>> START SOURCE
Known from a small range and relatively few localities in southwest Colombia and western Ecuador, this tanager is listed as Vulnerable by BirdLife International, although the species is fairly common locally. It is known from altitudes between 450 and 1200 m, and is found in wet mossy forests and their borders. Typically encountered in pairs or small groups, the Yellow-green Tanager is often observed associating with mixed-species foraging flocks in the middle strata or subcanopy of forest. Its diet seems relatively catholic, with small fruits, flowers, and insects all having been recorded. In terms of plumage, this is a very uniformly colored tanager, being dull olive above and olive-yellow below, becoming more yellow over the middle and ventral underparts. The brown irides contrast only slightly.
>> END SOURCE
>> START DATA ROWS
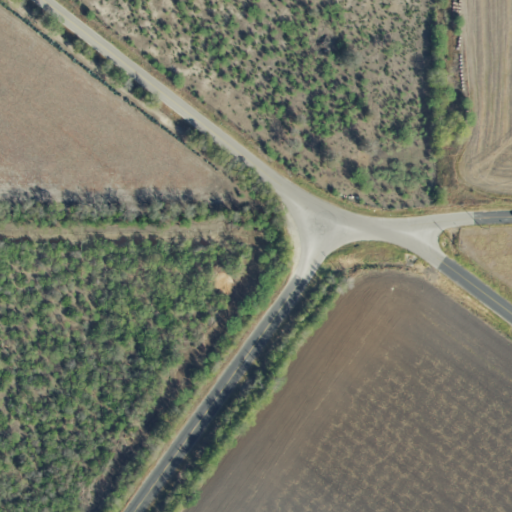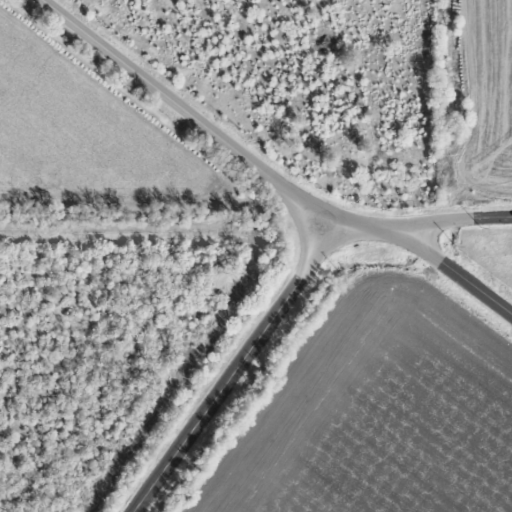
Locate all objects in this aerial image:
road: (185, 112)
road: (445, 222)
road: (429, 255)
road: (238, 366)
>> END DATA ROWS
TASKS >>
1/ Answer these questions from the passage on the Yellow-green Tanager, one line each:
(a) Between what altitudes is the species known?
(b) What foods have been recorded in its diet?
(c) What color is its plumage above?
2/ Write the next part of the passage on the Yellow-green Tanager, picking up right after its final sentence.

ANSWERS >>
1/
(a) Between 450 and 1200 m.
(b) Small fruits, flowers, and insects.
(c) Dull olive.

2/
Field Identification

14 cm; 22·5–27 g. Very plain, dingy tanager, almost uniformly coloured throughout; strong-billed. Lores and ocular area are dusky (not in strong contrast to rest of head), otherwise head yellowish-­olive (or olive-citrine); upperparts olive with faint yellowish tinge; bend of wing pale yellow (usually hidden), median and greater upperwing-coverts and primary coverts dull dark olive, flight-feathers dusky olive, edged dull yellow, tertials and tail dull dark olive; olive-yellow below, slightly paler and yellower, more olive-ochre, on centre of throat, centre of belly and undertail-coverts; iris brown to dark brown; upper mandible blackish with narrow base blue-grey, lower mandible blue-grey with dusky tip; legs dark grey. Sexes similar. Juvenile undescribed.

Systematics History

Traditionally placed in Chlorospingus (now treated within Passerellidae), but molecular work has shown this species to be a thraupid (1) and sister to Bangsia arcaei; these two are sister to all other congeners (2). Monotypic.

Subspecies

Monotypic.

Distribution

SW Colombia (W slope of W Andes in upper Anchicayá Valley, in Valle del Cauca; Nariño) and Ecuador (in E Esmeraldas; Pichincha).

Habitat

Wet mossy forest and along forest borders and nearby tall trees in clearings. Recorded at 500–1050 m in Colombia.

Movement

Resident. During an intensive 16-month observation period in 1972 and 1973 at a site in Anchicayá Valley (at 1050 m), ringed individuals were resident throughout.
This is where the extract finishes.